(TASK GOAL)
For the entries below, print exactly the lines between the line holding "Table 9 shows" and the line holding "can be writing", inclusive, and nothing else.

(RECORDS PROVIDED)
------------------------------------------------------------

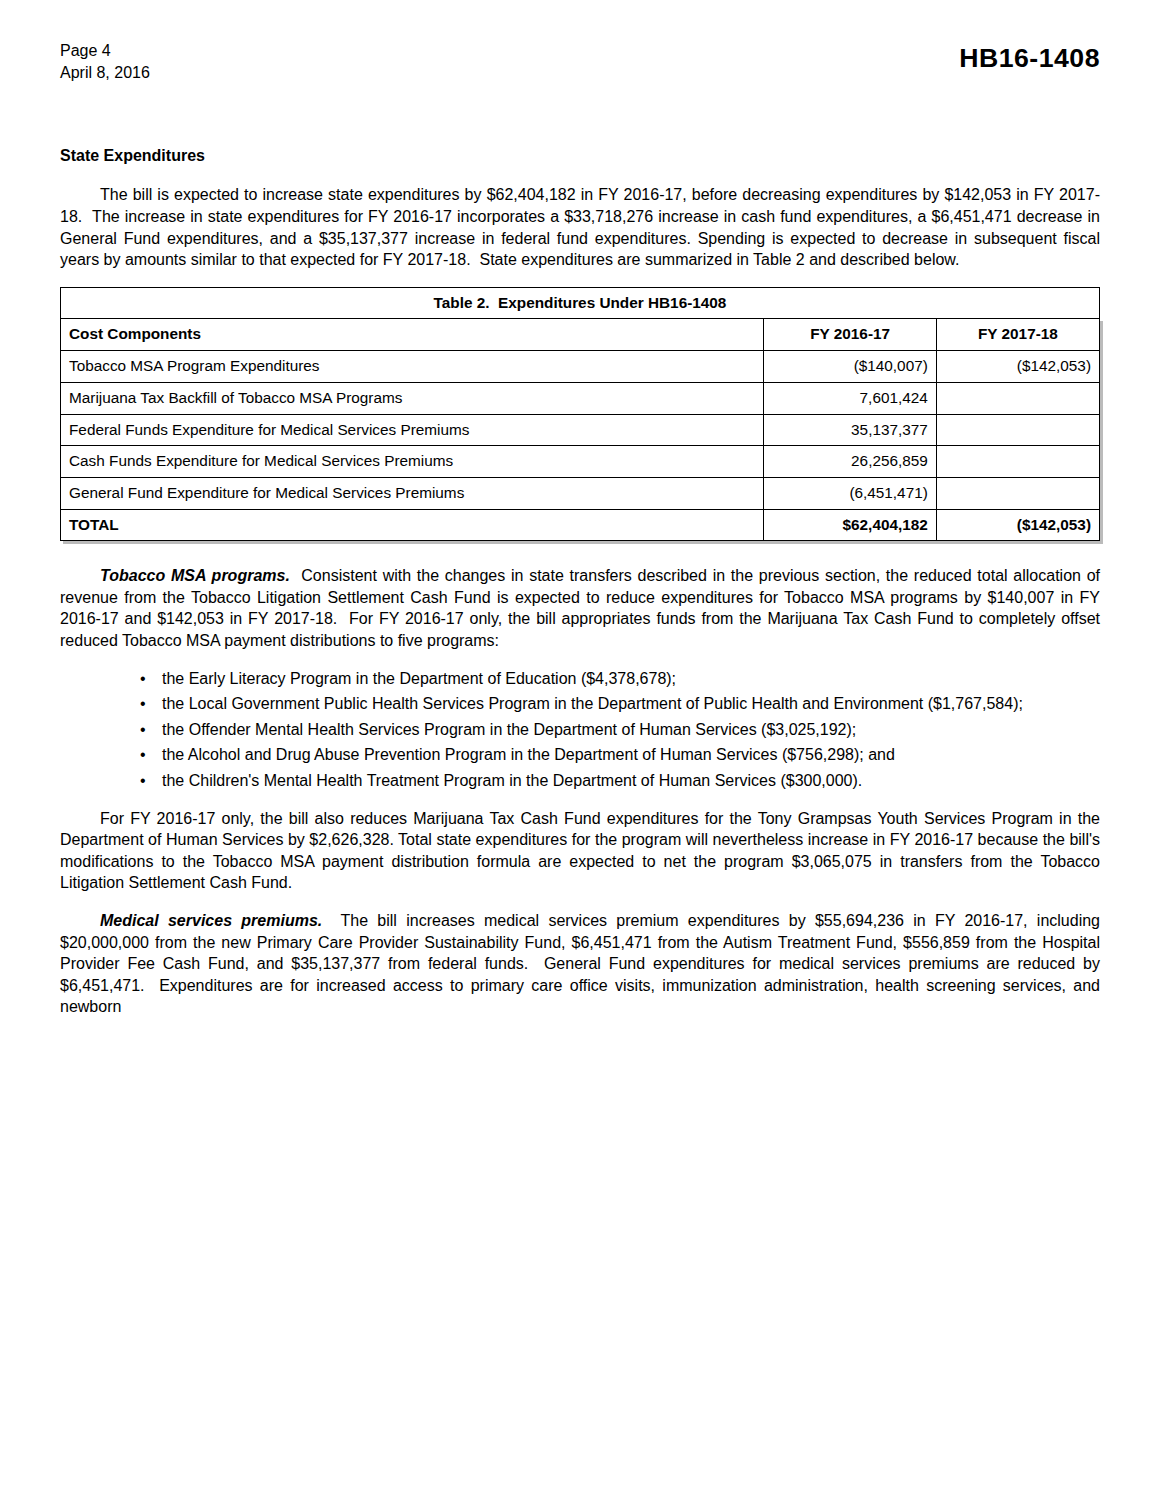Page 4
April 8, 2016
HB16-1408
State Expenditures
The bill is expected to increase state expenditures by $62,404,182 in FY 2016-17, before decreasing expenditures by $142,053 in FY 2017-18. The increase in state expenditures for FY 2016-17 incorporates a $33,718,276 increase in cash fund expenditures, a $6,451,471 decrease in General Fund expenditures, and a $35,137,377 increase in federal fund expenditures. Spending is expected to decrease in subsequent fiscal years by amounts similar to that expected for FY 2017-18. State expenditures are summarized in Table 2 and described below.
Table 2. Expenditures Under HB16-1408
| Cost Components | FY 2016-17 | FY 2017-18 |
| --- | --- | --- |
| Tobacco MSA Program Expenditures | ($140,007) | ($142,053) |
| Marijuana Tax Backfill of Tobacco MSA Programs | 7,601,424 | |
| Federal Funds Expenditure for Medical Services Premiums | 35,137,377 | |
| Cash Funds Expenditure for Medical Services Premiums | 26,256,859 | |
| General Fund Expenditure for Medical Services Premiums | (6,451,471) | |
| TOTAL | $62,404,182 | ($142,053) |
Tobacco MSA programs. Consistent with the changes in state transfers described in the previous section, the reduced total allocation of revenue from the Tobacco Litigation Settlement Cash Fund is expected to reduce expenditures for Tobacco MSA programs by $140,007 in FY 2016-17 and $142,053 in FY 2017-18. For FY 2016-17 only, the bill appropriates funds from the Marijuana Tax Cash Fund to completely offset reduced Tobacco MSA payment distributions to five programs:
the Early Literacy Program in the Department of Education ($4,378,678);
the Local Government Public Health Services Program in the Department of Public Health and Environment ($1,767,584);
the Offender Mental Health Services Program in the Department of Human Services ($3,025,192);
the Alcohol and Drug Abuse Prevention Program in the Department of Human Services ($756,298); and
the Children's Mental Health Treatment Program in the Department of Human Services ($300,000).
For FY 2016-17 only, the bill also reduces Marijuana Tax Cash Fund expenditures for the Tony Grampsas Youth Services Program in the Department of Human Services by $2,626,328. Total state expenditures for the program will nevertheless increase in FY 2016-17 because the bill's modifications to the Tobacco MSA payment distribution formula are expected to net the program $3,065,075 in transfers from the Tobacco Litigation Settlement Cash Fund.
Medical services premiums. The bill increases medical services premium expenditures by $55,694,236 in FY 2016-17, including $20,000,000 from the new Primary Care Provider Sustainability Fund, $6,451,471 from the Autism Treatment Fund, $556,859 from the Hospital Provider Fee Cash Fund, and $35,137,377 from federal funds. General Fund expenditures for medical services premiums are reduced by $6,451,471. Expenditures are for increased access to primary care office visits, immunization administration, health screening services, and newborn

------------------------------------------------------------

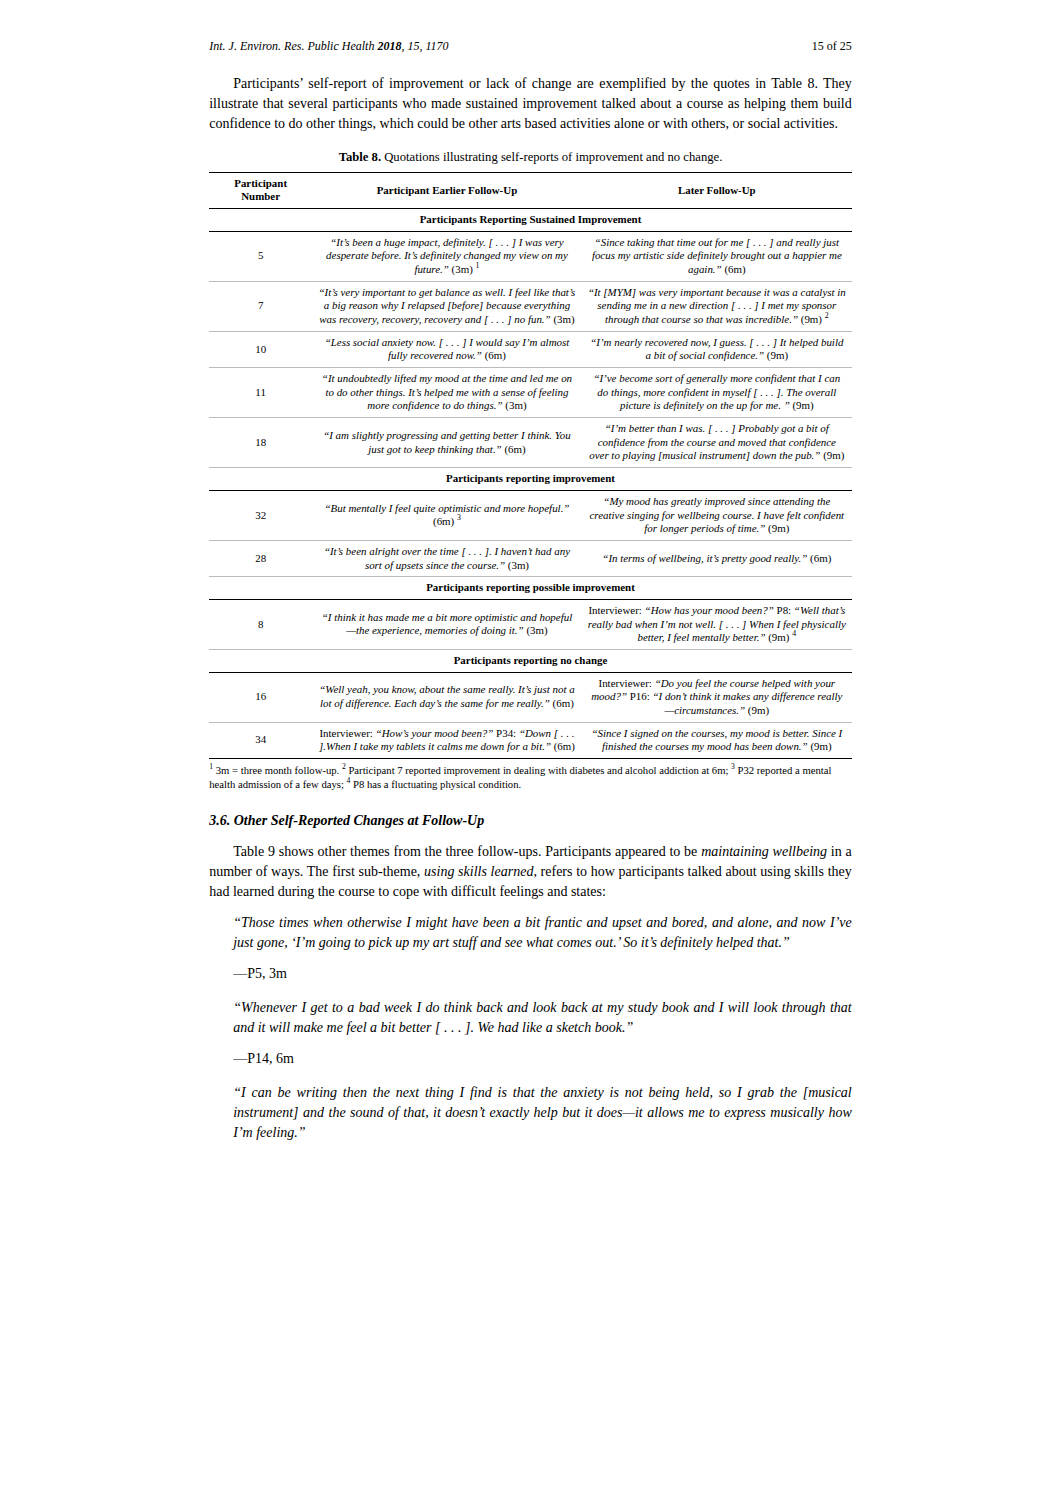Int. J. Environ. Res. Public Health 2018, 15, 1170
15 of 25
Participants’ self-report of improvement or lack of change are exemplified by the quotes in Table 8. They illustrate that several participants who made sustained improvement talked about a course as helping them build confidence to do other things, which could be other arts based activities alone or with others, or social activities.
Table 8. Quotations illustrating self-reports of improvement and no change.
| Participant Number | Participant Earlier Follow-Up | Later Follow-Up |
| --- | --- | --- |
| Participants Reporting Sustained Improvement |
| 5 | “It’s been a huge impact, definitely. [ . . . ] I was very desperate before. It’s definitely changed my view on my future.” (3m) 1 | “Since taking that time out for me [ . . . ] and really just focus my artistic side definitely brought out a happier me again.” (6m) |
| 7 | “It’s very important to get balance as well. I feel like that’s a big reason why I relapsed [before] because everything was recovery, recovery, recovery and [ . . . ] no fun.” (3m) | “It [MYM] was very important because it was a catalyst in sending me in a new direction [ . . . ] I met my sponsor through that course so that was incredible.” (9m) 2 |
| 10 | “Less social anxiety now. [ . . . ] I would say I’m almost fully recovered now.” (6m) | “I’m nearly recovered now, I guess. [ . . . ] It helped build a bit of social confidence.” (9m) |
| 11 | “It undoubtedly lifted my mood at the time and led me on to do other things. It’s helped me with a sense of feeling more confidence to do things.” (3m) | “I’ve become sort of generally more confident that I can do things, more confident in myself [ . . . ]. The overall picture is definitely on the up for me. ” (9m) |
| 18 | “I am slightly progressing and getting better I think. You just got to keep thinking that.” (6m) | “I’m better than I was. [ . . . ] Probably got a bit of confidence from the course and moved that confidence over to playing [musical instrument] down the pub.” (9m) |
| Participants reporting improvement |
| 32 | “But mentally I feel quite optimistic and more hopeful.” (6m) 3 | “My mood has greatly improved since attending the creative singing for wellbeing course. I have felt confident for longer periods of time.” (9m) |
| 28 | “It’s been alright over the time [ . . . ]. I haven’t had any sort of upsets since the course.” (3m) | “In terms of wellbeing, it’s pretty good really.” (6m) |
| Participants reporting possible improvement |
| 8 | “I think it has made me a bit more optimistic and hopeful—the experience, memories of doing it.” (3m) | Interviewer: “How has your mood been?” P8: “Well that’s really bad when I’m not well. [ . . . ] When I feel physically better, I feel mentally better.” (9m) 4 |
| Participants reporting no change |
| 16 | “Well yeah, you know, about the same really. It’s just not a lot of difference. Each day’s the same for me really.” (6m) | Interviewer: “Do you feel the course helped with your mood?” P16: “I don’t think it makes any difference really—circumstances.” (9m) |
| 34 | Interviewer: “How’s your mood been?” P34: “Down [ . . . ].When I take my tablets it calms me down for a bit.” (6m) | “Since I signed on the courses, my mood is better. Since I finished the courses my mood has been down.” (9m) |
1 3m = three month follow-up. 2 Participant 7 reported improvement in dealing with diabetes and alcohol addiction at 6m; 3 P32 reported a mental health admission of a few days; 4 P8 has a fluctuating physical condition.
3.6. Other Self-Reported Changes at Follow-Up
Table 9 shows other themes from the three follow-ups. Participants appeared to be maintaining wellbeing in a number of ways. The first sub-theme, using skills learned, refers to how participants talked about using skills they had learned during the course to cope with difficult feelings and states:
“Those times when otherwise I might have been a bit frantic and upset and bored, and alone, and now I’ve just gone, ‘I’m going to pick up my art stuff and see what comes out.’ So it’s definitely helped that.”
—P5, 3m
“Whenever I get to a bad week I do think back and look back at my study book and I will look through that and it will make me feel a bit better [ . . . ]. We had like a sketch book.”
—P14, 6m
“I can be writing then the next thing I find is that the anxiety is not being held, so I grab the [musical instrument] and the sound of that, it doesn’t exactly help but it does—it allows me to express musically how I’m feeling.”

------------------------------------------------------------

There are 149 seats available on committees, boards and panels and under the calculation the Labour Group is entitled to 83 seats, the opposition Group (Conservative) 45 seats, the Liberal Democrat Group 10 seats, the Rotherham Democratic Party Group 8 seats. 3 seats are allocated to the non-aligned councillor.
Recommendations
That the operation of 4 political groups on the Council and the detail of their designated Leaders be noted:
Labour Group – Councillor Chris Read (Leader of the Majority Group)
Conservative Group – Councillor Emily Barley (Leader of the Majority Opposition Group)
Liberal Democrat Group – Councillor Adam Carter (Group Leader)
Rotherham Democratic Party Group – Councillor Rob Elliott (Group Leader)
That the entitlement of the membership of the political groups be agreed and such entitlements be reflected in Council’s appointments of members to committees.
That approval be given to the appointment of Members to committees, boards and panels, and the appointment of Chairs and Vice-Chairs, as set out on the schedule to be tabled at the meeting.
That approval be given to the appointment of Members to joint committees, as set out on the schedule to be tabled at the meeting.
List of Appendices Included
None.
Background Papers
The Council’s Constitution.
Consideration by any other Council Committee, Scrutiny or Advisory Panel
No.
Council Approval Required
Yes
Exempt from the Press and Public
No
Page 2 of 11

------------------------------------------------------------

(RESPONSE BOX)
Table 9 shows other themes from the three follow-ups. Participants appeared to be maintaining wellbeing in a number of ways. The first sub-theme, using skills learned, refers to how participants talked about using skills they had learned during the course to cope with difficult feelings and states:
“Those times when otherwise I might have been a bit frantic and upset and bored, and alone, and now I’ve just gone, ‘I’m going to pick up my art stuff and see what comes out.’ So it’s definitely helped that.”
—P5, 3m
“Whenever I get to a bad week I do think back and look back at my study book and I will look through that and it will make me feel a bit better [ . . . ]. We had like a sketch book.”
—P14, 6m
“I can be writing then the next thing I find is that the anxiety is not being held, so I grab the [musical instrument] and the sound of that, it doesn’t exactly help but it does—it allows me to express musically how I’m feeling.”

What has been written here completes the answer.